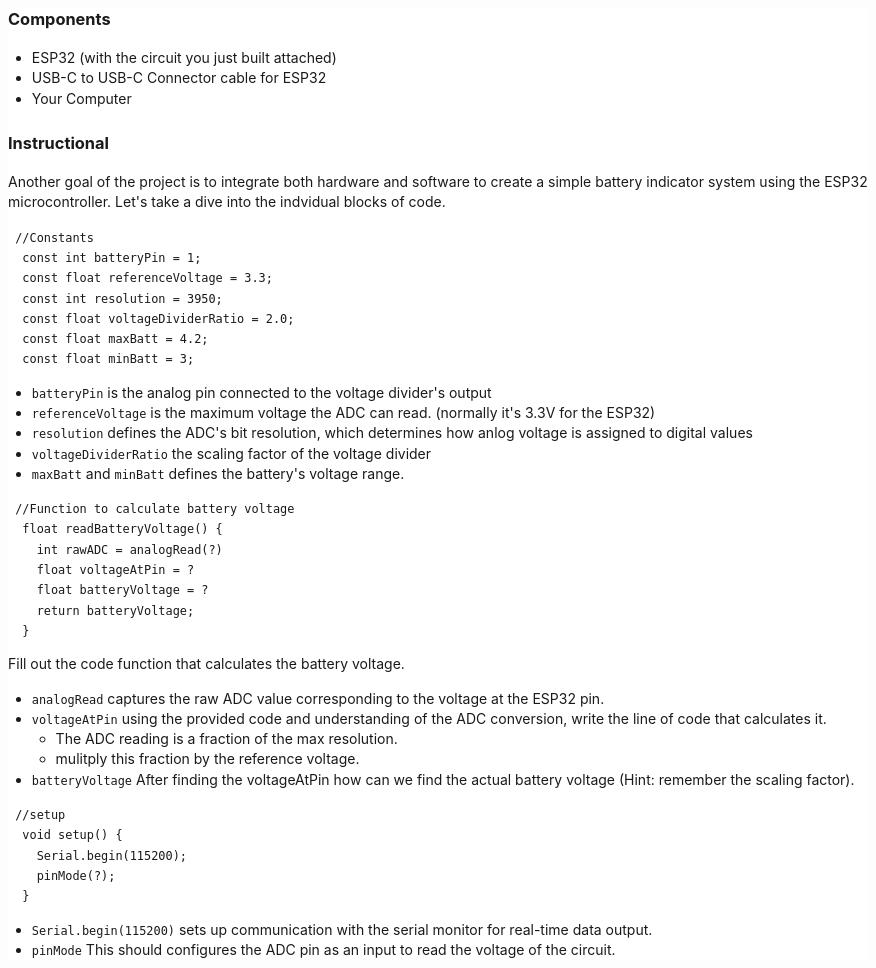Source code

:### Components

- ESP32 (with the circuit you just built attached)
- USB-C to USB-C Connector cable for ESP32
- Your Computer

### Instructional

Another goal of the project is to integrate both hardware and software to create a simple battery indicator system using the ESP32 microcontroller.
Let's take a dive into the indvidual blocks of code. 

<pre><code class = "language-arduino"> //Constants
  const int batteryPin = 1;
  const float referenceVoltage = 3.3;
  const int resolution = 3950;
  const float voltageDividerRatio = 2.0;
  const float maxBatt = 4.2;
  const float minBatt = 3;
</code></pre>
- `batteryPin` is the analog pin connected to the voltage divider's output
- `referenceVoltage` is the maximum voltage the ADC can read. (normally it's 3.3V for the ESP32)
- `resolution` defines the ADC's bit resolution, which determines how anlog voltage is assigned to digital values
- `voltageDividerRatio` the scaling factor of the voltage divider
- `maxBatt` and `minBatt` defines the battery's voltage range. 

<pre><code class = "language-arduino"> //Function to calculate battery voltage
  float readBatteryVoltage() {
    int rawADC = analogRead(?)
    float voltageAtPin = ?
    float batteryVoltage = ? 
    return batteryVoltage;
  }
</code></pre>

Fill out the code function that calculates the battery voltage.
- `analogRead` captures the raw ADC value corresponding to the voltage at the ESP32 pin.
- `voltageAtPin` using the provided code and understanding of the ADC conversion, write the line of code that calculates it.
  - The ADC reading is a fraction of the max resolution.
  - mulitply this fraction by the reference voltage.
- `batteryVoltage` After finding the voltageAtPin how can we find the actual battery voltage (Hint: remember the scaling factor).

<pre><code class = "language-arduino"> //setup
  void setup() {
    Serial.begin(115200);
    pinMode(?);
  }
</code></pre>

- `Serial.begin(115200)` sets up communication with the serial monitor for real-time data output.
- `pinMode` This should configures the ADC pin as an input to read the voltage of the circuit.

| What needs to be done |
How many lines in the records hold the string "batteryPin"? Reply with the number alone.

| Response to this task |
2